Document section:
[Start of Attachment]
What we're seeing from Big Ten commissioner Jim Delany right now as college football tries to iron out a four-game playoff beginning in 2014 is almost comical in its selfishness.
The Big Ten is championing a four-team playoff that would require the participants all be conference champions.
Think about this for a second. Beyond the fact this is the ultimate, self-serving move by a conference that has only had one school from its league play for a BCS national title (Ohio State, three times, 2002, 2006, 2007) since the BCS' inception in 1998 - such a move would almost certainly invite more realignment.
By having four conference champions in a playoff, it's almost inviting the 16-team super conferences most of college athletics has said is too radical, too exclusive and too much like the NFL to bring to college football at this time.
ALL ABOUT NOTRE DAME?: But the biggest footnote to a playoff with only conference champions that no one is talking about is the impact on Notre Dame.
Quick history lesson: All of the realignment at the BCS level and below the last three years began when Jim Delany said the Big Ten was looking at expansion in 2009. That's when Missouri Gov. Jay Nixon raised his hand and basically said take the Mizzou Tigers because we'd rather be with Northwestern than Texas Tech.
That destabilized the Big 12 and sent schools like Texas and Texas A&M scurrying for a backup plan that would become Larry Scott's bid to lure six Big 12 schools to the Pac-10 in the summer of 2010. The Big Ten would ultimately end up with Nebraska, but, make no mistake, the target of Delany's expansion search was Notre Dame.
Notre Dame football was in turmoil at the time with the Charlie Weis Era careening off the rails and TV ratings bottoming out. Delany probably thought he pluck a Notre Dame program with self-esteem issues. But the Irish remained steadfast in their independence.
Now, if Delany gets his way, the Irish might panic and think they could be left out of a potential playoff without being aligned with a conference. Delany is just obsessed and maybe delusional enough to think the Irish would surrender all of its independence - I mean ALL of its independence - and turn over ALL of their TV rights to the Big Ten.
Other conferences, including the Big 12 and ACC have been whispering into Notre Dame's ear that the Irish have options - them. DeLoss Dodds at Texas has been wooing the Irish non-stop for three years, even proposing the Irish remain independent in football and bring their non-football sports to the BIg 12 and start their own third-tier network.
ALL ABOUT THE ROSE BOWL?: Then, there's the matter of the Big Ten flip-flopping on whether the playoff games should be played in the current bowl structure or at neutral or on-campus sites. After first touting campus sites, Delany's stance is now that bowls should be used for the playoff games - namely the Rose Bowl.
In parroting Delany's new position, Nebraska athletic director Tom Osborne told Yahoo! columnist Dan Wetzel:
"If you took them (bowl games) out of the playoff, it would pretty much destroy the bowl system."
Wrong. What kills the bowl system is a playoff that includes only conference champions. Because if that does trigger realignment to the tune of four, 16-team super conferences, then the bowls have nothing new to pick from.
With only four conferences, schools selected by the bowls will have either played each other that season or most seasons, and would not excite fans or provide new matchups. Some of the more intriguing bowl matchups occur when schools from different conferences meet for the first time.
[End of Attachment]
Data shown:
[Start of Attachment]
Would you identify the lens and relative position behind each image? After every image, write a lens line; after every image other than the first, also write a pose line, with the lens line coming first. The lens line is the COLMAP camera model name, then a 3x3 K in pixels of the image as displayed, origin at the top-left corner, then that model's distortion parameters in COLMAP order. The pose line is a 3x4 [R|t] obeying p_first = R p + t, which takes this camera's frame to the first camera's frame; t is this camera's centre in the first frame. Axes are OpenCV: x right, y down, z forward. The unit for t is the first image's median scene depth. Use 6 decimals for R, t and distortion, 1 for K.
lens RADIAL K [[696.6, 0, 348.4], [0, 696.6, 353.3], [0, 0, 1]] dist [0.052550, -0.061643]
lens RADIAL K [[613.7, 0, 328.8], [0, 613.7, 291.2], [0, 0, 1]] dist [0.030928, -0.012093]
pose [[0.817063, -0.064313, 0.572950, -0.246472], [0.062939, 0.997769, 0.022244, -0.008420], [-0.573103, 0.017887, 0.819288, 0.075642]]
[End of Attachment]
Tasks to complete:
**1)** Answer these questions from the Big Ten playoff column:
(a) In what year did Jim Delany say the Big Ten was looking at expansion?
(b) Which school did the Big Ten ultimately end up with?
(c) Who told Yahoo! columnist Dan Wetzel that removing bowl games from the playoff would destroy the bowl system?
**2)** Reproduce word for word the passage of the Big Ten playoff column that begins at the words "Quick history lesson: All" and stops after the words "than Texas Tech.".

Your written answers:
**1)**
(a) 2009
(b) Nebraska
(c) Tom Osborne, Nebraska's athletic director

**2)**
Quick history lesson: All of the realignment at the BCS level and below the last three years began when Jim Delany said the Big Ten was looking at expansion in 2009. That's when Missouri Gov. Jay Nixon raised his hand and basically said take the Mizzou Tigers because we'd rather be with Northwestern than Texas Tech.